Some enlightening background from the author of The Many Lives of Ruby Iyer by Laxmi Hariharan, reviewed by ACHUKA here…
[W]hen 17 months ago a young photojournalist was raped in the heart of Mumbai in broad daylight, it made me furious. Technology had birthed Facebook and Twitter in the time I had been away from Mumbai, but meanwhile the city seemed to have only become more unsafe for girls.
I had this vision of a larger than life, magnificent, vigilante figure. A teenage girl who would simply follow her instincts, someone who would hit out first and think later. Who would teach those leering men a lesson.
Thus Ruby Iyer was born. I was helpless as a teenager coming of age in that metropolis. Ruby Iyer is not. She is not constrained by the every day reality of Indian society, where walking down the street in a pair of jeans will invite unwanted attention. And where if you did stand up to your tormentors, you would probably pay the price.

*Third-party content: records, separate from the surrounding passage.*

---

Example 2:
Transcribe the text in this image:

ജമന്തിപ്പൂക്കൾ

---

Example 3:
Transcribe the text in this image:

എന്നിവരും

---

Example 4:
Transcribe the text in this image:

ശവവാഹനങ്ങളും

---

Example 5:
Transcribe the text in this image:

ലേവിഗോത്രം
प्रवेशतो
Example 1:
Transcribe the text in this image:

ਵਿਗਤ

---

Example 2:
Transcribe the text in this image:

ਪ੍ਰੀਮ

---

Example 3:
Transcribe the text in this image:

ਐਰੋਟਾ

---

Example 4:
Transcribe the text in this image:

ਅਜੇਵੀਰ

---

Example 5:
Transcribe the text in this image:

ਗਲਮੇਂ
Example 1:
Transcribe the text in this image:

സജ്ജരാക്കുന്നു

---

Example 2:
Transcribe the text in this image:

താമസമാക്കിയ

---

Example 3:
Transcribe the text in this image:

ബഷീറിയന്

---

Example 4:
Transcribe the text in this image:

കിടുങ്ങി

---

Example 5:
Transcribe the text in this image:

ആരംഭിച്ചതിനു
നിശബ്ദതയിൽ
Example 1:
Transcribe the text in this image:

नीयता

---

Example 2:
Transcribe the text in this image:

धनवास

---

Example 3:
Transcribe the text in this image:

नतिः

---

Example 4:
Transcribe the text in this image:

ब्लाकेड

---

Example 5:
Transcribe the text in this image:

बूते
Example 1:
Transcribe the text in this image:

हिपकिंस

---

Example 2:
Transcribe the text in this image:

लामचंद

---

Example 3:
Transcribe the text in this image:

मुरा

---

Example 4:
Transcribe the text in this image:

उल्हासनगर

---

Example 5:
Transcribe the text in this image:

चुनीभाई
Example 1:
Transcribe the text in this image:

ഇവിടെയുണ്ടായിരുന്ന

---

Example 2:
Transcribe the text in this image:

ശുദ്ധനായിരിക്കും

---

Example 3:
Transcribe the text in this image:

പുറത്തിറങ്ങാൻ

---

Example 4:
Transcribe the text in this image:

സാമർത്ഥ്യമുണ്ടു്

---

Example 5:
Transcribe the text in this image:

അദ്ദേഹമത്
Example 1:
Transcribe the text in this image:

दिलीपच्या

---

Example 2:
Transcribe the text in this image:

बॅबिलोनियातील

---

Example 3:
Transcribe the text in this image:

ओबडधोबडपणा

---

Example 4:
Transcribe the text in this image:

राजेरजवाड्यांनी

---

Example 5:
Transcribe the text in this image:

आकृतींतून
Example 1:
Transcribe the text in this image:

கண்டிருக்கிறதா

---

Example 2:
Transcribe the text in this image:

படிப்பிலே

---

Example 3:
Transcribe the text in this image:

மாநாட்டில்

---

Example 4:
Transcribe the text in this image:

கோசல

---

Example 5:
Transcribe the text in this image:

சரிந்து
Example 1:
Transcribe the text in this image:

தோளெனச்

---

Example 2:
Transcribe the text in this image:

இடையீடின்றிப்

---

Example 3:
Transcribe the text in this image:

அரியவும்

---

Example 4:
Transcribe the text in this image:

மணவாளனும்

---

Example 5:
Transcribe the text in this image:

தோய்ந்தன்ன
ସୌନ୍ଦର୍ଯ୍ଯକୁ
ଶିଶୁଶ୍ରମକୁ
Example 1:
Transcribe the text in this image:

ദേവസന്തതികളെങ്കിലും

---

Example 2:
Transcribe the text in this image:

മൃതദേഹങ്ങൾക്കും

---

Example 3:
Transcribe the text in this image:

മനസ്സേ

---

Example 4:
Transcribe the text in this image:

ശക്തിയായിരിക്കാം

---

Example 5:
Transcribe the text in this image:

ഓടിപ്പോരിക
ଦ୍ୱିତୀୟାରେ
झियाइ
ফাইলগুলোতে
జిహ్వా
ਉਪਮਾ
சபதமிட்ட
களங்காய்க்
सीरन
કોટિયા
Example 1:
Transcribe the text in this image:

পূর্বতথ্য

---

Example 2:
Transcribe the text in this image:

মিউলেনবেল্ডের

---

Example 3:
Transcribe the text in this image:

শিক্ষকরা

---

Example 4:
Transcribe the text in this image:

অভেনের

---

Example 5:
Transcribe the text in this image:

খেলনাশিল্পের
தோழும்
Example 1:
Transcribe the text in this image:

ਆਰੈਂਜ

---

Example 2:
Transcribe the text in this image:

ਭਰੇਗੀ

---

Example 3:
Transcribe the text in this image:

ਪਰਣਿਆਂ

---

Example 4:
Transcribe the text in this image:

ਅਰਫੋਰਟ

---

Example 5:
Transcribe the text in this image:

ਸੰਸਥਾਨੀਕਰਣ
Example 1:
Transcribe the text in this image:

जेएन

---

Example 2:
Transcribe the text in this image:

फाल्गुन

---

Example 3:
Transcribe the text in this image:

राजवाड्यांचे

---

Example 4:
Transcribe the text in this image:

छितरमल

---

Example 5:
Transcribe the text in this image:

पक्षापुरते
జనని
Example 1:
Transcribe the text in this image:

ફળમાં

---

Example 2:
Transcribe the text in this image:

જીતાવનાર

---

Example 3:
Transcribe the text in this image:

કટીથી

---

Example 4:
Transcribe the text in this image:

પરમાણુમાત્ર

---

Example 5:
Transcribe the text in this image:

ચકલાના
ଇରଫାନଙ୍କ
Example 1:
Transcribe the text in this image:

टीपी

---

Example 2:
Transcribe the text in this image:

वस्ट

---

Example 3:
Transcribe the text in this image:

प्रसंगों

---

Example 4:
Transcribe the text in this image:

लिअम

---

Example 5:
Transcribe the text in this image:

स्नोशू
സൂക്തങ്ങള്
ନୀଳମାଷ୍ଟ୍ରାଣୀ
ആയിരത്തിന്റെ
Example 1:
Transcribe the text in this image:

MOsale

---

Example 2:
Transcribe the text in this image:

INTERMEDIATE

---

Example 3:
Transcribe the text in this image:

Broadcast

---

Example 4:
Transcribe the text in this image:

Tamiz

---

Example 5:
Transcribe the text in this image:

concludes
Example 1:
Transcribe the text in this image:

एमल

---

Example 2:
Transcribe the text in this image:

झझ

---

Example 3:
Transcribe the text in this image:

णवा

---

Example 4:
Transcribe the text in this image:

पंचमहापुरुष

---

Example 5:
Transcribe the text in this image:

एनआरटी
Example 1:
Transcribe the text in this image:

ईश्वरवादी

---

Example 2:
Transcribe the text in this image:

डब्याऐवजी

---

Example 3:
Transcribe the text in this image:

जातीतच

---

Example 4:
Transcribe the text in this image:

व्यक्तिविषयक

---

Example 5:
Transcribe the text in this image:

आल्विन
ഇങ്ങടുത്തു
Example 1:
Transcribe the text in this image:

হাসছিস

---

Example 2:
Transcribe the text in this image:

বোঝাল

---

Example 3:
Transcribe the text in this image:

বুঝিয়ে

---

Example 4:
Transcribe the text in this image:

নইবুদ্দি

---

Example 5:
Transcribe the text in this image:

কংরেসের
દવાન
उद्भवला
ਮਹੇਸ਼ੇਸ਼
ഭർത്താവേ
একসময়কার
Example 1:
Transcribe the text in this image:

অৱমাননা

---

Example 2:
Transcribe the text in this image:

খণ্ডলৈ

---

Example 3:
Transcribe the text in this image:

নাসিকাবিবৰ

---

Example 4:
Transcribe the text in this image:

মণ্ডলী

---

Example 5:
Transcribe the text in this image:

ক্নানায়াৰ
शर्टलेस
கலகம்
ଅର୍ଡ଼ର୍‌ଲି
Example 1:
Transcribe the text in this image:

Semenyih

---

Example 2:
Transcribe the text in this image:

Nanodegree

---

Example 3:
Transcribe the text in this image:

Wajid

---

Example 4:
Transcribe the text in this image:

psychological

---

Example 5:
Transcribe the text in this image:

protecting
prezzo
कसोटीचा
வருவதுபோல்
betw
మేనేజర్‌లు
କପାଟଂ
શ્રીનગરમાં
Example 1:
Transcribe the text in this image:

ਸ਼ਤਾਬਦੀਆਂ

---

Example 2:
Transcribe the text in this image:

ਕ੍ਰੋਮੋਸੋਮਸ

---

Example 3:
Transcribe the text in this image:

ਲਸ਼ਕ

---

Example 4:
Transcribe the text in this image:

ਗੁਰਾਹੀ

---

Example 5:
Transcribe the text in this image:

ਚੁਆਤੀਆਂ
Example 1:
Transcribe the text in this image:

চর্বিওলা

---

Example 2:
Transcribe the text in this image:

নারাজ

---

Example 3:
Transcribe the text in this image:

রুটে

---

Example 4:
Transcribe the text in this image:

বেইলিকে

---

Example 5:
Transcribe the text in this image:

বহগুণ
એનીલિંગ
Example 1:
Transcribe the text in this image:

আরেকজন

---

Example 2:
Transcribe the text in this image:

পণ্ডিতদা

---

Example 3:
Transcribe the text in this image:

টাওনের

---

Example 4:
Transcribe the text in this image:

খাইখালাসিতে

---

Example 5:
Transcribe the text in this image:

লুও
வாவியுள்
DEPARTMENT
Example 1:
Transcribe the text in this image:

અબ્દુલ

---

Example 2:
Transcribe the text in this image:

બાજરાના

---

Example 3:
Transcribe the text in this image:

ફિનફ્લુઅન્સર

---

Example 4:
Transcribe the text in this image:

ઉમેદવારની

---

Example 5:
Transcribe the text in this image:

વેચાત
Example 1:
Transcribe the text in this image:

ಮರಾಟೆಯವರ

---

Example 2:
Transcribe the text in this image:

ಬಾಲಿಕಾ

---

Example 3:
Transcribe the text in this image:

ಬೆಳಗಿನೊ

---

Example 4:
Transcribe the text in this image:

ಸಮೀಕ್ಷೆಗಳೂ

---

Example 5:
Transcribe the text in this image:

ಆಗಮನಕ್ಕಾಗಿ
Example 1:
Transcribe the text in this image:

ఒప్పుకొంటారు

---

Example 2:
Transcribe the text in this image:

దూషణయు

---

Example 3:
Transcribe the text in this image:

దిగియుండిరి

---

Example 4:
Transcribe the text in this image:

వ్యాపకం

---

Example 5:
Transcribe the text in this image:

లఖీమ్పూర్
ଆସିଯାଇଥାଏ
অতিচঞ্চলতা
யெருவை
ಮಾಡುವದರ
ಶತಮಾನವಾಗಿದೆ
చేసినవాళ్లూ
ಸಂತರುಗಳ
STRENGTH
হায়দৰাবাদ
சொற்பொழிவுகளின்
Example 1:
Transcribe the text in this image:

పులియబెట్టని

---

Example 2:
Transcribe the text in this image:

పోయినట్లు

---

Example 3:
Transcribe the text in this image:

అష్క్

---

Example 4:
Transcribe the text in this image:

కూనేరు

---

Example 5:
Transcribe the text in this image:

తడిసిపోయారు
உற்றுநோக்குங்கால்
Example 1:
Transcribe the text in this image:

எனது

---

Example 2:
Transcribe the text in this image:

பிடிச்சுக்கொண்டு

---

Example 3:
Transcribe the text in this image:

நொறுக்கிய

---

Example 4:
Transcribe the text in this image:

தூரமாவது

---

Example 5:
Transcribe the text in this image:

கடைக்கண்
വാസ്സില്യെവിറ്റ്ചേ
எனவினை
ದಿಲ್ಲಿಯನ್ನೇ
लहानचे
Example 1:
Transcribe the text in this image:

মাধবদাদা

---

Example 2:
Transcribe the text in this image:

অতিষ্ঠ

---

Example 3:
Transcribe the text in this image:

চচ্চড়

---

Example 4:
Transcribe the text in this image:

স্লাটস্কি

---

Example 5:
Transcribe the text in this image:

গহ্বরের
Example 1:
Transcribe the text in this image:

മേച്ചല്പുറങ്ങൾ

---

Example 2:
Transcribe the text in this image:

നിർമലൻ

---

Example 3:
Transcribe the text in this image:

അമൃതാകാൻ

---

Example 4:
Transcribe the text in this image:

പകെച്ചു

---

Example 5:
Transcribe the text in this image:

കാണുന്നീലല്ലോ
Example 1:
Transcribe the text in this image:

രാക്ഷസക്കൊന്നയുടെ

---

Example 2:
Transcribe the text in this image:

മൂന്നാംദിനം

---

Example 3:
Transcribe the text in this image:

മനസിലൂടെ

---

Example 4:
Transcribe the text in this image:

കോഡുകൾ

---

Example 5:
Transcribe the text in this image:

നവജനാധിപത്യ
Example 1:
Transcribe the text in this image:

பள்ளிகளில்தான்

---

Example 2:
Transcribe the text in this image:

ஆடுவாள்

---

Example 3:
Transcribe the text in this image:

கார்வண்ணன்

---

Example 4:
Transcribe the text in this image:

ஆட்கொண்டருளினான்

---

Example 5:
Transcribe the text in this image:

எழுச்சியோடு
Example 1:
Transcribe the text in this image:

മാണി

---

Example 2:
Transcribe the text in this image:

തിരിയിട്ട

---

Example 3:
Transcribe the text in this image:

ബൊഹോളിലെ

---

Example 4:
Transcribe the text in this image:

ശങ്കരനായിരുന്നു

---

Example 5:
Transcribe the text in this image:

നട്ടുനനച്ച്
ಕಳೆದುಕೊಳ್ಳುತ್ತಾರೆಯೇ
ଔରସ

I am subconsciously influenced by that most towering of personas who has ruled Bollywood over most of my adult life – the Angry Young Man avatar of Amitabh Bachchan, one of the most influential actors of Indian cinema and popular culture. But this is 2015 and a 24-year-old Jennifer Lawrence has just closed the last year as the highest-grossing actor in Hollywood, thanks in part to playing Katniss Everdeen. The time is now for the Angry Young (Indian) Girl to claim centre-stage.